§ Written task:
Nothing but the pictures should be left out when the entries below are duplicated.

** Opening Dataset records block **

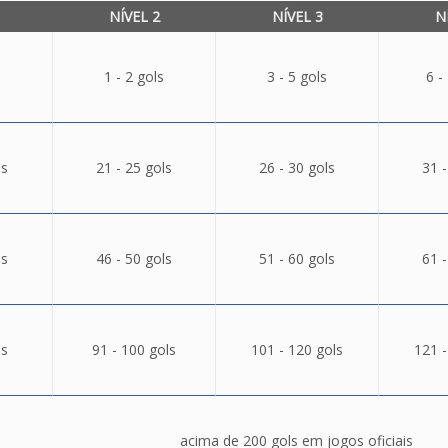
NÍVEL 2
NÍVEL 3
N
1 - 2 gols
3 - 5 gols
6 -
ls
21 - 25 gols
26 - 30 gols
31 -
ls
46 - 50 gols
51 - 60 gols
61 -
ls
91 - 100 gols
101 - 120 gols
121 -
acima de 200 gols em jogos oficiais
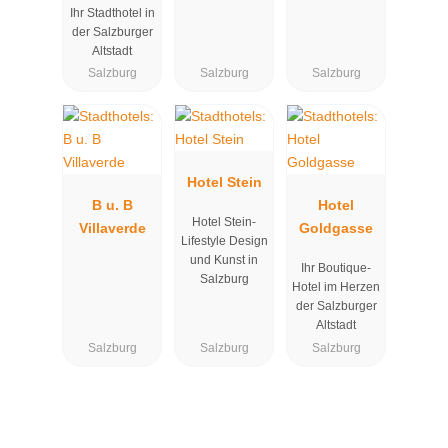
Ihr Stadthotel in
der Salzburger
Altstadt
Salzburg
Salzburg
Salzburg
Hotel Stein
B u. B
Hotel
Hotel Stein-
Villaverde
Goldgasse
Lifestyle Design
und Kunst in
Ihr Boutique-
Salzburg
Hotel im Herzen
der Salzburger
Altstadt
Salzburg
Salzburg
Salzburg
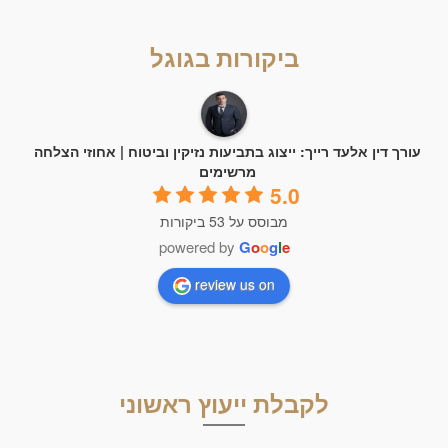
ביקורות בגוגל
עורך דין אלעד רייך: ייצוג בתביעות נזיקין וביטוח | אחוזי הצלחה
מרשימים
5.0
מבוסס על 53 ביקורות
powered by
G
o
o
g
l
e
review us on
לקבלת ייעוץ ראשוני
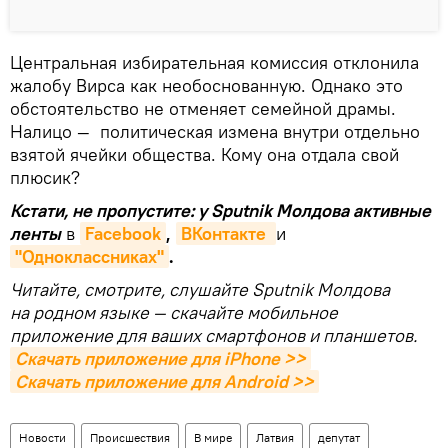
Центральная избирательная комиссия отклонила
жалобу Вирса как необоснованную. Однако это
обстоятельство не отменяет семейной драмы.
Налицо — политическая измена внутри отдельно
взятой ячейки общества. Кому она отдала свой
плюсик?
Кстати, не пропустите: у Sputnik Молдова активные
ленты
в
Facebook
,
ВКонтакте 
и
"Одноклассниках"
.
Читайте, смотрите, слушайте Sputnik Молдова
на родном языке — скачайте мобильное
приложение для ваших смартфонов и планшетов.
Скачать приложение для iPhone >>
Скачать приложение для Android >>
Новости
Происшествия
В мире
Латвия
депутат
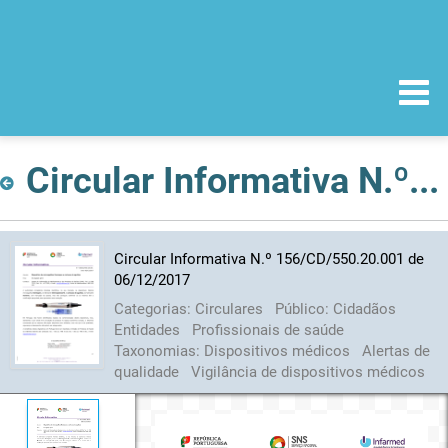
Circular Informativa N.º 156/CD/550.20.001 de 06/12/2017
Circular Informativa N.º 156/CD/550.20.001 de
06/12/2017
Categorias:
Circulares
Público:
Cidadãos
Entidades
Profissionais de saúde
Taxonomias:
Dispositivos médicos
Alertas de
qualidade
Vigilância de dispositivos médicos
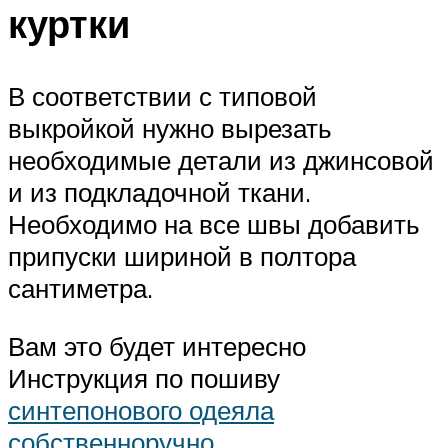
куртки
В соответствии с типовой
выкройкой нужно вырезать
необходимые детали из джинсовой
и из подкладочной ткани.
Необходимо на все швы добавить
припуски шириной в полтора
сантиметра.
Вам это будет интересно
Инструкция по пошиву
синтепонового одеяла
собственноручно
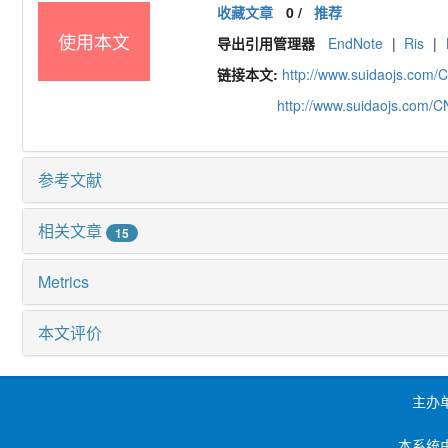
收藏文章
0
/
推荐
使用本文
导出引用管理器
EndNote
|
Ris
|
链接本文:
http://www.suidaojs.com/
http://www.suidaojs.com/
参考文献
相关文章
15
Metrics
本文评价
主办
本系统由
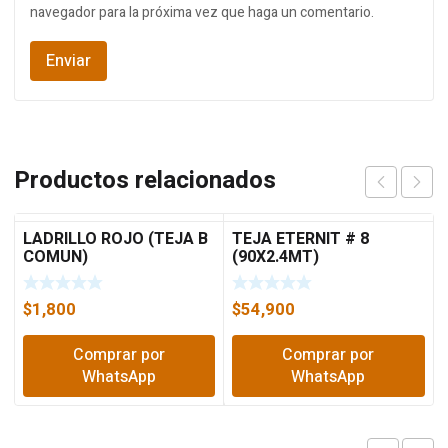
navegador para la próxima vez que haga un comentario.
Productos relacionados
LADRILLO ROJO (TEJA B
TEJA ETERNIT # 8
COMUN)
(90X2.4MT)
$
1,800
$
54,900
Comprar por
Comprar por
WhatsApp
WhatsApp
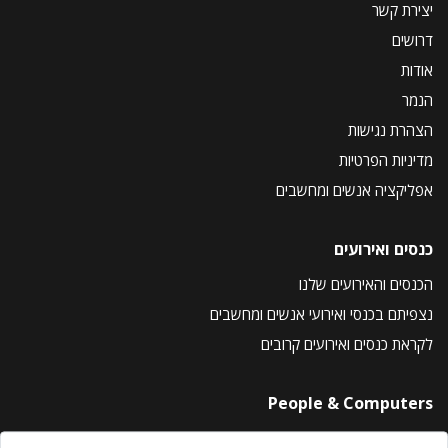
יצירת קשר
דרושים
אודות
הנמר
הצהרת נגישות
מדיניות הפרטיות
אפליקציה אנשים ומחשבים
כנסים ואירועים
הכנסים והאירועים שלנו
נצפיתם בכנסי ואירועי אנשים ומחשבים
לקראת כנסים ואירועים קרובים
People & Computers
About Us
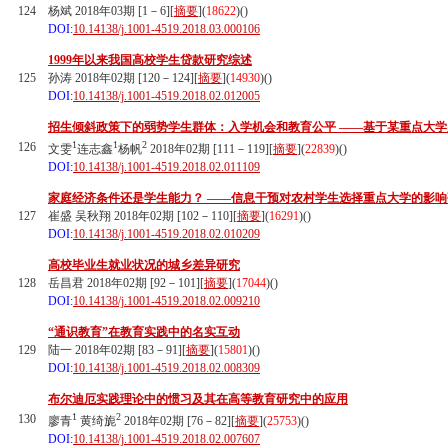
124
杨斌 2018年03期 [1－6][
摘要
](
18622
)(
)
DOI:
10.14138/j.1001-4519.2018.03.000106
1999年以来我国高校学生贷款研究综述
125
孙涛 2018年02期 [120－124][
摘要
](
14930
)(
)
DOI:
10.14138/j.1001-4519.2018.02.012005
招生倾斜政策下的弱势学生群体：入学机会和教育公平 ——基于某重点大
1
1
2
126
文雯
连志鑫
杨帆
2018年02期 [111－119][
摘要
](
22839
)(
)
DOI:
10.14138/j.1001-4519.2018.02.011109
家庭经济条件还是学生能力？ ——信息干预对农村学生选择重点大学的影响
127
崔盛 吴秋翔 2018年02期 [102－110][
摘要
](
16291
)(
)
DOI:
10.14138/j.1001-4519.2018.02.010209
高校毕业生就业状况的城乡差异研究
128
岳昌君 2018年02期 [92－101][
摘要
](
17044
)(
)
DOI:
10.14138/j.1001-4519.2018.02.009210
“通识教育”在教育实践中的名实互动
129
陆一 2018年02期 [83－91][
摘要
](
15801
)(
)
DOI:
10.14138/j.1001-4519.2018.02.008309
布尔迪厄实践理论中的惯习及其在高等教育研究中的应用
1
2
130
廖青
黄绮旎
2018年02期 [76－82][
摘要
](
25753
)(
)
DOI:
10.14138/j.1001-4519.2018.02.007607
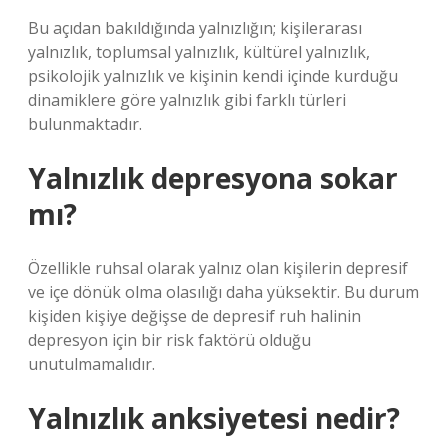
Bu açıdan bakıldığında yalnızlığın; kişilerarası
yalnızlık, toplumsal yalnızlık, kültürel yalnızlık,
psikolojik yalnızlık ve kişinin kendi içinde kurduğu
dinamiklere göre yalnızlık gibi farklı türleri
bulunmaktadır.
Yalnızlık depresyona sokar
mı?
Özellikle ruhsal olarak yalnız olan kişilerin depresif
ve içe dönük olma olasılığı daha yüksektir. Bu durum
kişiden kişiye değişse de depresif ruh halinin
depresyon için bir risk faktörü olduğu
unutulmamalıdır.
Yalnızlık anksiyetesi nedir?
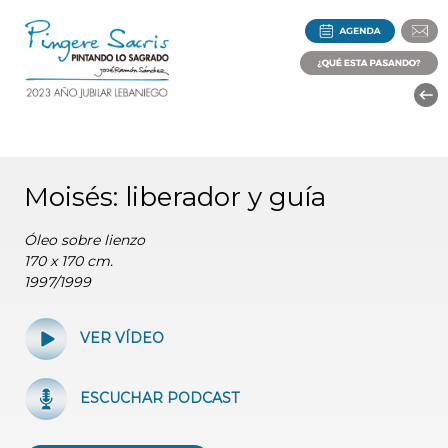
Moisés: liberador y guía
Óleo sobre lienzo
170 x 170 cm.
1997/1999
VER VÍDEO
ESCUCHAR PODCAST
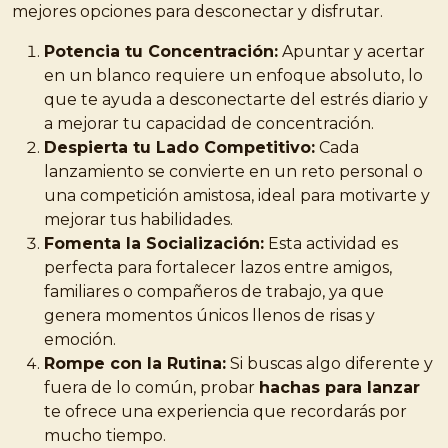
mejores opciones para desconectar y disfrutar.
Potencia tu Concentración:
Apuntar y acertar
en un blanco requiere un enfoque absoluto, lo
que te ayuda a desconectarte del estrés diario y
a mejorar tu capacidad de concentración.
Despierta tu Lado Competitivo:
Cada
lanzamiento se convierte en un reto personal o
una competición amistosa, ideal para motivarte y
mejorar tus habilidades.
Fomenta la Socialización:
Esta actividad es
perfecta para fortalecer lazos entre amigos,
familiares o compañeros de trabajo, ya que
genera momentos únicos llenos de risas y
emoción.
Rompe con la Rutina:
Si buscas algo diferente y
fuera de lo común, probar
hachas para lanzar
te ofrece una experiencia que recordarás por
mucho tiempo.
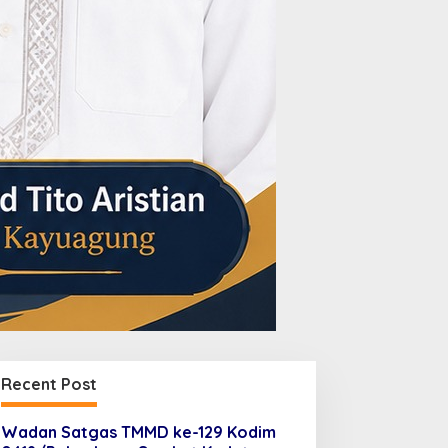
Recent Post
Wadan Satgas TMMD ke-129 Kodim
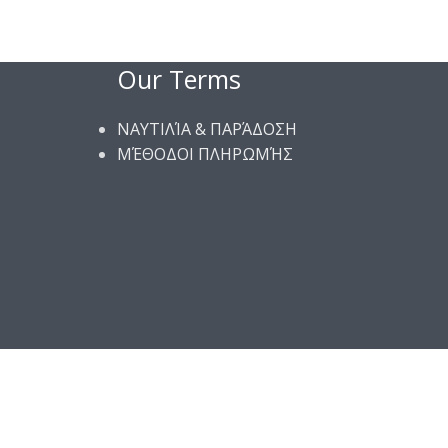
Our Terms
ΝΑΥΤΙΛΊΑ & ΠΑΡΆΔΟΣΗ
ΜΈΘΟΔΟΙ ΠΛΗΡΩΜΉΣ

** Closing Dataset records block **

§ Output of the exercise:
NÍVEL 2
NÍVEL 3
N
1 - 2 gols
3 - 5 gols
6 -
ls
21 - 25 gols
26 - 30 gols
31 -
ls
46 - 50 gols
51 - 60 gols
61 -
ls
91 - 100 gols
101 - 120 gols
121 -
acima de 200 gols em jogos oficiais
Ihr Stadthotel in
der Salzburger
Altstadt
Salzburg
Salzburg
Salzburg
Hotel Stein
B u. B
Hotel
Hotel Stein-
Villaverde
Goldgasse
Lifestyle Design
und Kunst in
Ihr Boutique-
Salzburg
Hotel im Herzen
der Salzburger
Altstadt
Salzburg
Salzburg
Salzburg
ביקורות בגוגל
עורך דין אלעד רייך: ייצוג בתביעות נזיקין וביטוח | אחוזי הצלחה
מרשימים
5.0
מבוסס על 53 ביקורות
powered by
G
o
o
g
l
e
review us on
לקבלת ייעוץ ראשוני
Центральная избирательная комиссия отклонила
жалобу Вирса как необоснованную. Однако это
обстоятельство не отменяет семейной драмы.
Налицо — политическая измена внутри отдельно
взятой ячейки общества. Кому она отдала свой
плюсик?
Кстати, не пропустите: у Sputnik Молдова активные
ленты
в
Facebook
,
ВКонтакте 
и
"Одноклассниках"
.
Читайте, смотрите, слушайте Sputnik Молдова
на родном языке — скачайте мобильное
приложение для ваших смартфонов и планшетов.
Скачать приложение для iPhone >>
Скачать приложение для Android >>
Новости
Происшествия
В мире
Латвия
депутат
Circular Informativa N.º 156/CD/550.20.001 de 06/12/2017
Circular Informativa N.º 156/CD/550.20.001 de
06/12/2017
Categorias:
Circulares
Público:
Cidadãos
Entidades
Profissionais de saúde
Taxonomias:
Dispositivos médicos
Alertas de
qualidade
Vigilância de dispositivos médicos
куртки
В соответствии с типовой
выкройкой нужно вырезать
необходимые детали из джинсовой
и из подкладочной ткани.
Необходимо на все швы добавить
припуски шириной в полтора
сантиметра.
Вам это будет интересно
Инструкция по пошиву
синтепонового одеяла
собственноручно
收藏文章
0
/
推荐
使用本文
导出引用管理器
EndNote
|
Ris
|
链接本文:
http://www.suidaojs.com/
http://www.suidaojs.com/
参考文献
相关文章
15
Metrics
本文评价
主办
本系统由
navegador para la próxima vez que haga un comentario.
Productos relacionados
LADRILLO ROJO (TEJA B
TEJA ETERNIT # 8
COMUN)
(90X2.4MT)
$
1,800
$
54,900
Comprar por
Comprar por
WhatsApp
WhatsApp
יצירת קשר
דרושים
אודות
הנמר
הצהרת נגישות
מדיניות הפרטיות
אפליקציה אנשים ומחשבים
כנסים ואירועים
הכנסים והאירועים שלנו
נצפיתם בכנסי ואירועי אנשים ומחשבים
לקראת כנסים ואירועים קרובים
People & Computers
About Us
124
杨斌 2018年03期 [1－6][
摘要
](
18622
)(
)
DOI:
10.14138/j.1001-4519.2018.03.000106
1999年以来我国高校学生贷款研究综述
125
孙涛 2018年02期 [120－124][
摘要
](
14930
)(
)
DOI:
10.14138/j.1001-4519.2018.02.012005
招生倾斜政策下的弱势学生群体：入学机会和教育公平 ——基于某重点大
1
1
2
126
文雯
连志鑫
杨帆
2018年02期 [111－119][
摘要
](
22839
)(
)
DOI:
10.14138/j.1001-4519.2018.02.011109
家庭经济条件还是学生能力？ ——信息干预对农村学生选择重点大学的影响
127
崔盛 吴秋翔 2018年02期 [102－110][
摘要
](
16291
)(
)
DOI:
10.14138/j.1001-4519.2018.02.010209
高校毕业生就业状况的城乡差异研究
128
岳昌君 2018年02期 [92－101][
摘要
](
17044
)(
)
DOI:
10.14138/j.1001-4519.2018.02.009210
“通识教育”在教育实践中的名实互动
129
陆一 2018年02期 [83－91][
摘要
](
15801
)(
)
DOI:
10.14138/j.1001-4519.2018.02.008309
布尔迪厄实践理论中的惯习及其在高等教育研究中的应用
1
2
130
廖青
黄绮旎
2018年02期 [76－82][
摘要
](
25753
)(
)
DOI:
10.14138/j.1001-4519.2018.02.007607
Bu açıdan bakıldığında yalnızlığın; kişilerarası
yalnızlık, toplumsal yalnızlık, kültürel yalnızlık,
psikolojik yalnızlık ve kişinin kendi içinde kurduğu
dinamiklere göre yalnızlık gibi farklı türleri
bulunmaktadır.
Yalnızlık depresyona sokar
mı?
Özellikle ruhsal olarak yalnız olan kişilerin depresif
ve içe dönük olma olasılığı daha yüksektir. Bu durum
kişiden kişiye değişse de depresif ruh halinin
depresyon için bir risk faktörü olduğu
unutulmamalıdır.
Yalnızlık anksiyetesi nedir?
Moisés: liberador y guía
Óleo sobre lienzo
170 x 170 cm.
1997/1999
VER VÍDEO
ESCUCHAR PODCAST
mejores opciones para desconectar y disfrutar.
Potencia tu Concentración:
Apuntar y acertar
en un blanco requiere un enfoque absoluto, lo
que te ayuda a desconectarte del estrés diario y
a mejorar tu capacidad de concentración.
Despierta tu Lado Competitivo:
Cada
lanzamiento se convierte en un reto personal o
una competición amistosa, ideal para motivarte y
mejorar tus habilidades.
Fomenta la Socialización:
Esta actividad es
perfecta para fortalecer lazos entre amigos,
familiares o compañeros de trabajo, ya que
genera momentos únicos llenos de risas y
emoción.
Rompe con la Rutina:
Si buscas algo diferente y
fuera de lo común, probar
hachas para lanzar
te ofrece una experiencia que recordarás por
mucho tiempo.
Recent Post
Wadan Satgas TMMD ke-129 Kodim
Our Terms
ΝΑΥΤΙΛΊΑ & ΠΑΡΆΔΟΣΗ
ΜΈΘΟΔΟΙ ΠΛΗΡΩΜΉΣ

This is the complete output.